### [EXERCISE GOAL]
Using the data that follows, output only the lines from the line with "AES69-2022: *AES standard" up to and including the line with "This program is free", exactly, leaving pictures aside.
--- RECORDS FOR THE EXERCISE Enclosed Below ---
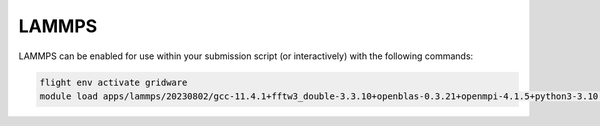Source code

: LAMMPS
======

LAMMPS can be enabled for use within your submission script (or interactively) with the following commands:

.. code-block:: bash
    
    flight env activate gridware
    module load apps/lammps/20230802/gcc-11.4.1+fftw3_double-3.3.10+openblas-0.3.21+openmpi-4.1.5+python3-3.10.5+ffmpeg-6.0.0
--- End of Enclosed RECORDS FOR THE EXERCISE ---
--- RECORDS FOR THE EXERCISE Enclosed Below ---
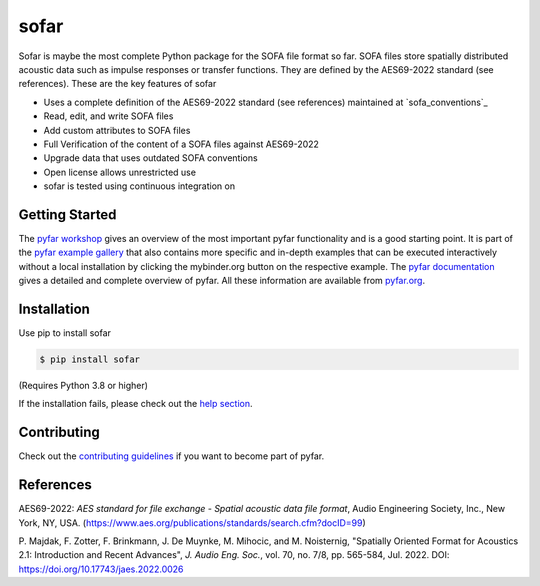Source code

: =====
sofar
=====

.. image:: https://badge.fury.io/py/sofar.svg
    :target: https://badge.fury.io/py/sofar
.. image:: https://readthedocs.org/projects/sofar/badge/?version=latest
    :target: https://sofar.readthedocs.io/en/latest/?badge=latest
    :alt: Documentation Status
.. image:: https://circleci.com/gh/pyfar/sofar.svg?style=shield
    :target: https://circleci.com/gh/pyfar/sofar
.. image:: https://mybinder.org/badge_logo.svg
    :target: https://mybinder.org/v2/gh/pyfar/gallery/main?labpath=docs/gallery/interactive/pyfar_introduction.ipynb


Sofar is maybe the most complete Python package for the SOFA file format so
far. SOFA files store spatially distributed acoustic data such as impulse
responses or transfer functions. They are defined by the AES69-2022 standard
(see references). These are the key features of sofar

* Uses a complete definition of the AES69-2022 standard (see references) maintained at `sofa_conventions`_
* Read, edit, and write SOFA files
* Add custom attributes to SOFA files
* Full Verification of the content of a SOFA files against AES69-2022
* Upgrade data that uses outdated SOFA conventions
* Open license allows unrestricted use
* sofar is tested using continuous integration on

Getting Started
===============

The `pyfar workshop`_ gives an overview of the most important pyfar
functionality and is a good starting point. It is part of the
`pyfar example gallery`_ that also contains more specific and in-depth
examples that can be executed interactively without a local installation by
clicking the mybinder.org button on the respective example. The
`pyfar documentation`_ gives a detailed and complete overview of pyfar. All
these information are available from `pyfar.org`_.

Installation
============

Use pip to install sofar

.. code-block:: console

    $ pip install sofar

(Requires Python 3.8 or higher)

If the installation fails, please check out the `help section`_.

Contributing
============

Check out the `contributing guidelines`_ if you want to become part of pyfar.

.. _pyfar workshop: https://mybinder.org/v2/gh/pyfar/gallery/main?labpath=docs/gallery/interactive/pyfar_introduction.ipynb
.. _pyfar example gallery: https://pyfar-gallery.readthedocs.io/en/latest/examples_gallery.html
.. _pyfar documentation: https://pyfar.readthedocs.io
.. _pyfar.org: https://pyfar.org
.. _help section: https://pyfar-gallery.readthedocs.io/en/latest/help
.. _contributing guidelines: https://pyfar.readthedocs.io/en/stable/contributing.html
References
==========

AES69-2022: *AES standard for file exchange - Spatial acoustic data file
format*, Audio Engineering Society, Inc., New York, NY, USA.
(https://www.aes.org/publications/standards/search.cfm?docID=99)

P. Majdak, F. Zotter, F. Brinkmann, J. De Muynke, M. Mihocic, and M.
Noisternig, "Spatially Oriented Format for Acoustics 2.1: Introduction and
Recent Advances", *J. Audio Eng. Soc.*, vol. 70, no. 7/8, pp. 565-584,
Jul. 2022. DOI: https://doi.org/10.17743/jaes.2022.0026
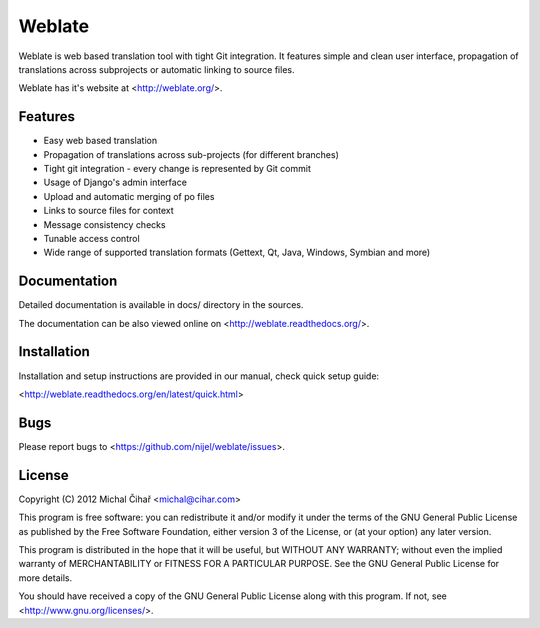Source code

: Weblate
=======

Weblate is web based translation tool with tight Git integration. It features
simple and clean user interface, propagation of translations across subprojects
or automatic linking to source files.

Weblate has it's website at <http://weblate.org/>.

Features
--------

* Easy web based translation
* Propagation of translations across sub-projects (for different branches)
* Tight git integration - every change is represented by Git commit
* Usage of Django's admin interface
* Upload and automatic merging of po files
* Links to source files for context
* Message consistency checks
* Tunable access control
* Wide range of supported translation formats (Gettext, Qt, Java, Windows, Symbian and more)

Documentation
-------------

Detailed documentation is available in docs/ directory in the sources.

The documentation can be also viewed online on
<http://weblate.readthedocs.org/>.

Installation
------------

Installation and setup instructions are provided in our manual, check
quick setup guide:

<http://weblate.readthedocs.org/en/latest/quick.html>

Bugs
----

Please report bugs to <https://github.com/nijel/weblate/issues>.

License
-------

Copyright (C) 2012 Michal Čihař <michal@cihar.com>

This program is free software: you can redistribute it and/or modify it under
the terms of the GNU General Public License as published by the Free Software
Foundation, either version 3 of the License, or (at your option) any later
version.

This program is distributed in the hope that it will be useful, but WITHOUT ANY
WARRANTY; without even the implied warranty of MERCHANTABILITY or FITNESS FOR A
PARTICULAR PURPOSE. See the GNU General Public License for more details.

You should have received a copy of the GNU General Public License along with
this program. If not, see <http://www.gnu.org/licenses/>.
--- End of Enclosed RECORDS FOR THE EXERCISE ---
--- RECORDS FOR THE EXERCISE Enclosed Below ---
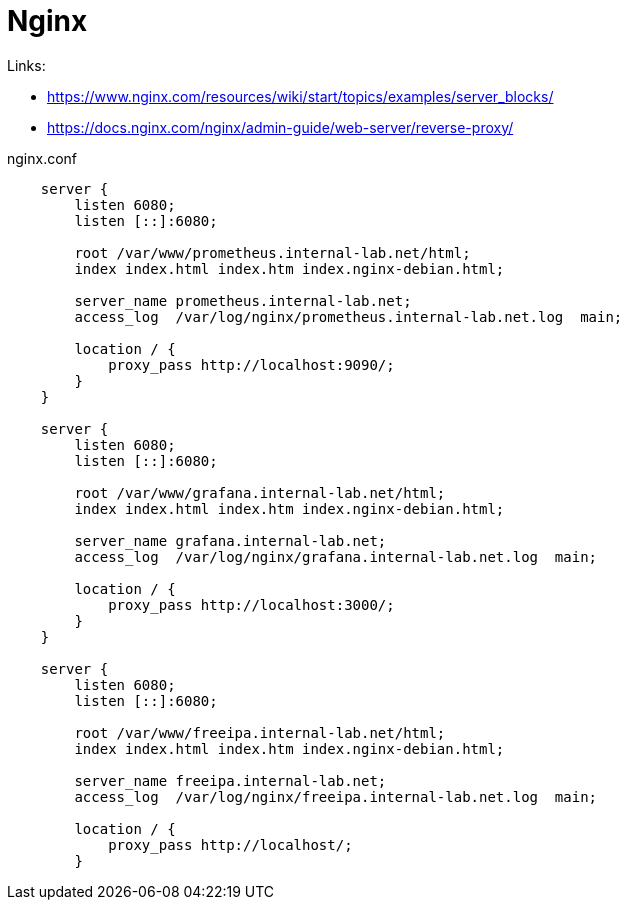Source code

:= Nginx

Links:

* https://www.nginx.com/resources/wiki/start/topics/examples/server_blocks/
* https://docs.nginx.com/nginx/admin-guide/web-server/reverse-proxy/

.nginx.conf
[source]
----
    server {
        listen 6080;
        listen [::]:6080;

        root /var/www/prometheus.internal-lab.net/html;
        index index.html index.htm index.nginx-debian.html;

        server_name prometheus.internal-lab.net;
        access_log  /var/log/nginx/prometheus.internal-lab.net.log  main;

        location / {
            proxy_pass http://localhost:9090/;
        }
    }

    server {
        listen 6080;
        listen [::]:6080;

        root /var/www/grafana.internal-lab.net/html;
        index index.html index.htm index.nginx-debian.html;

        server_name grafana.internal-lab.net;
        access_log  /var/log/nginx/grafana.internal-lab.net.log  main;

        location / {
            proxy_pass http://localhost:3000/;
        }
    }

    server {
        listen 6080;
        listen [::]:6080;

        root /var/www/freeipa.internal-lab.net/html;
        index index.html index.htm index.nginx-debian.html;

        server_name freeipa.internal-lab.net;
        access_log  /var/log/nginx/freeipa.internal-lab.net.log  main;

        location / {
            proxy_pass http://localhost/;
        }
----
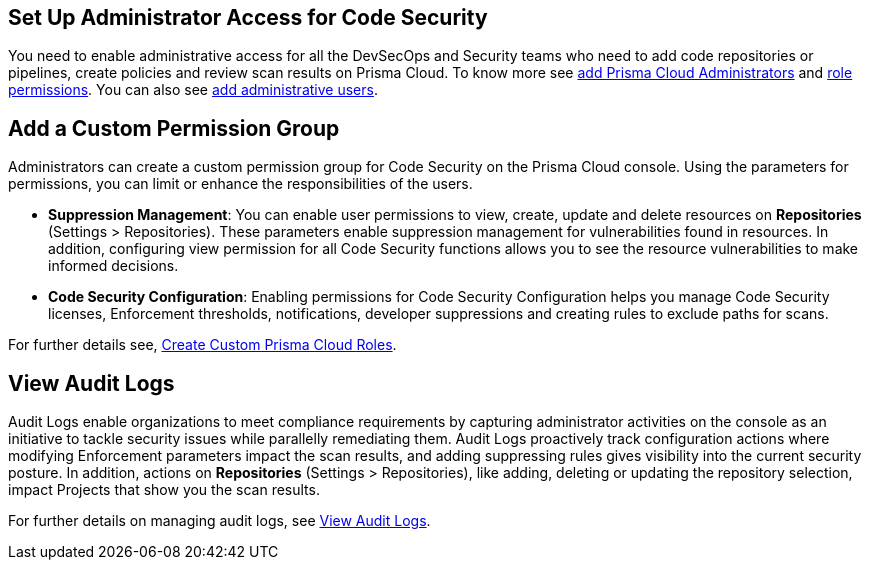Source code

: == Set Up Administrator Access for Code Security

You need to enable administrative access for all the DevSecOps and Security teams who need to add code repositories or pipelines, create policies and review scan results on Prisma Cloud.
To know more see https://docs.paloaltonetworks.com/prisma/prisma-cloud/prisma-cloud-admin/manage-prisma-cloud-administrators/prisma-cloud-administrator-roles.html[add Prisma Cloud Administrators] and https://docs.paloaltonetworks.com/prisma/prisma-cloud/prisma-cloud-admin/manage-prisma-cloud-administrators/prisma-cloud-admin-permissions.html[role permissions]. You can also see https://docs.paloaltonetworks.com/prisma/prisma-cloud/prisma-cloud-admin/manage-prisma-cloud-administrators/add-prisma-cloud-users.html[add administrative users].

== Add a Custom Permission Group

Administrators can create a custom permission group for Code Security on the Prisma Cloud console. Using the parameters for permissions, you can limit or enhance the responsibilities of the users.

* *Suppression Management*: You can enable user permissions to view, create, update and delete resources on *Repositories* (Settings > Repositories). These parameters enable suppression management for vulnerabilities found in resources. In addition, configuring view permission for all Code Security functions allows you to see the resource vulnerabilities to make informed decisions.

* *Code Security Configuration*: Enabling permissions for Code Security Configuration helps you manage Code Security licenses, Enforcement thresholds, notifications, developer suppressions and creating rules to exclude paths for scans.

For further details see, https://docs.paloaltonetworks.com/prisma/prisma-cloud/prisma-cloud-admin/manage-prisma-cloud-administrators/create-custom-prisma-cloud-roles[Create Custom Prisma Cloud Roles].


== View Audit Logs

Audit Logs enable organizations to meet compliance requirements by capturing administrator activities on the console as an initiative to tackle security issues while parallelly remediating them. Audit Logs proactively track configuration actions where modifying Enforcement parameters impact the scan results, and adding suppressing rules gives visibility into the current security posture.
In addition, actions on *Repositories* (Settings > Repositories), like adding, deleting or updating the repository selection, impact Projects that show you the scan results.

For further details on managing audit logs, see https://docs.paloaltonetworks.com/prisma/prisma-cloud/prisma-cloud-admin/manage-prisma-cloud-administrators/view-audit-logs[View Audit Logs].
--- End of Enclosed RECORDS FOR THE EXERCISE ---
### [WRITTEN SOLUTION]
AES69-2022: *AES standard for file exchange - Spatial acoustic data file
format*, Audio Engineering Society, Inc., New York, NY, USA.
(https://www.aes.org/publications/standards/search.cfm?docID=99)

P. Majdak, F. Zotter, F. Brinkmann, J. De Muynke, M. Mihocic, and M.
Noisternig, "Spatially Oriented Format for Acoustics 2.1: Introduction and
Recent Advances", *J. Audio Eng. Soc.*, vol. 70, no. 7/8, pp. 565-584,
Jul. 2022. DOI: https://doi.org/10.17743/jaes.2022.0026
Source code

: Weblate
=======

Weblate is web based translation tool with tight Git integration. It features
simple and clean user interface, propagation of translations across subprojects
or automatic linking to source files.

Weblate has it's website at <http://weblate.org/>.

Features
--------

* Easy web based translation
* Propagation of translations across sub-projects (for different branches)
* Tight git integration - every change is represented by Git commit
* Usage of Django's admin interface
* Upload and automatic merging of po files
* Links to source files for context
* Message consistency checks
* Tunable access control
* Wide range of supported translation formats (Gettext, Qt, Java, Windows, Symbian and more)

Documentation
-------------

Detailed documentation is available in docs/ directory in the sources.

The documentation can be also viewed online on
<http://weblate.readthedocs.org/>.

Installation
------------

Installation and setup instructions are provided in our manual, check
quick setup guide:

<http://weblate.readthedocs.org/en/latest/quick.html>

Bugs
----

Please report bugs to <https://github.com/nijel/weblate/issues>.

License
-------

Copyright (C) 2012 Michal Čihař <michal@cihar.com>

This program is free software: you can redistribute it and/or modify it under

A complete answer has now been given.